Some friends have delighted in the fact that the aliens’ intensions were never spelled out and while I didn’t expect a “press release announcing their plans for world domination” as Roger Ebert wrote in his review of the film, I was looking for a few more answers to their behavior. While I normally appreciate ambiguity and mystery, the fact that the aliens’ motives were not spelled out did not make them scarier, it made the script poorer.
The implausibilities hamstring the film and lead to a resolution of the war that, while true to the original novel, is handled in such a way that smacks of a contrived Deus ex Machina conclusion. The end of the film is abrupt, predictable, Hollywood sentimental, convenient and thoroughly unsatisfying.

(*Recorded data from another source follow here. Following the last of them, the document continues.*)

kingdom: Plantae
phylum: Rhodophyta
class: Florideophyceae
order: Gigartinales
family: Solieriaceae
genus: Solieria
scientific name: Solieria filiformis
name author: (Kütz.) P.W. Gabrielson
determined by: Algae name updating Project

And on top of all this, while Spielberg begins with familiar territory we’ve seen before—a broken home, a dysfunctional and absent father, bright but awkward kids—he doesn’t develop them beyond their cardboard dimensions. The human characters are disappointingly one-dimensional. Furthermore, Spielberg seems to have lost his ability to draw magical performances from children.
I miss Steven Spielberg.
I’m not saying the director is not allowed to change, or mature, or grow more cynical with age. But what I am saying is that I miss the youthful vibrancy, childlike zeal, and optimistic idealism that not only defined all of his early films, but several decades of entertainment as well. I miss the Spielberg before he thought he was Stanley Kubrick. I miss the Spielberg that rejoiced in the unknown and took great pleasure in the world’s many mysteries.
Yes, War of the Worlds contains some sensational sights. But it lacks the zest and joyous energy we expect from a Steven Spielberg picture. It lacks idealistic integrity. And it lacks courage. Was the march of years all it took to do this? Was a terrorist attack all it took to alter your world-view, Steven? What happened to the sense of wonder celebrated in Close Encounters of the Third Kind? What happened to the imagination of E.T.? War of the Worlds just may represent the bleakest view of humanity that has ever come out in one of Spielberg’s films.
Is this the future to which we have to look forward? As our country sinks toward another age of war, recession, fear and pessimism, has Spielberg become the very thing he once supplanted? Will Hollywood once again glory in bleak stories told to despairing viewers in a dingy world?
We must wait and see.
For now, it seems Spielberg has traded wonder for terror, awe for gore, innocence for cynicism, optimism for fatalism, day-dreams for nightmares, Peter Pan for the Brothers Grimm.
The cinema is poorer for it. And so are you and I.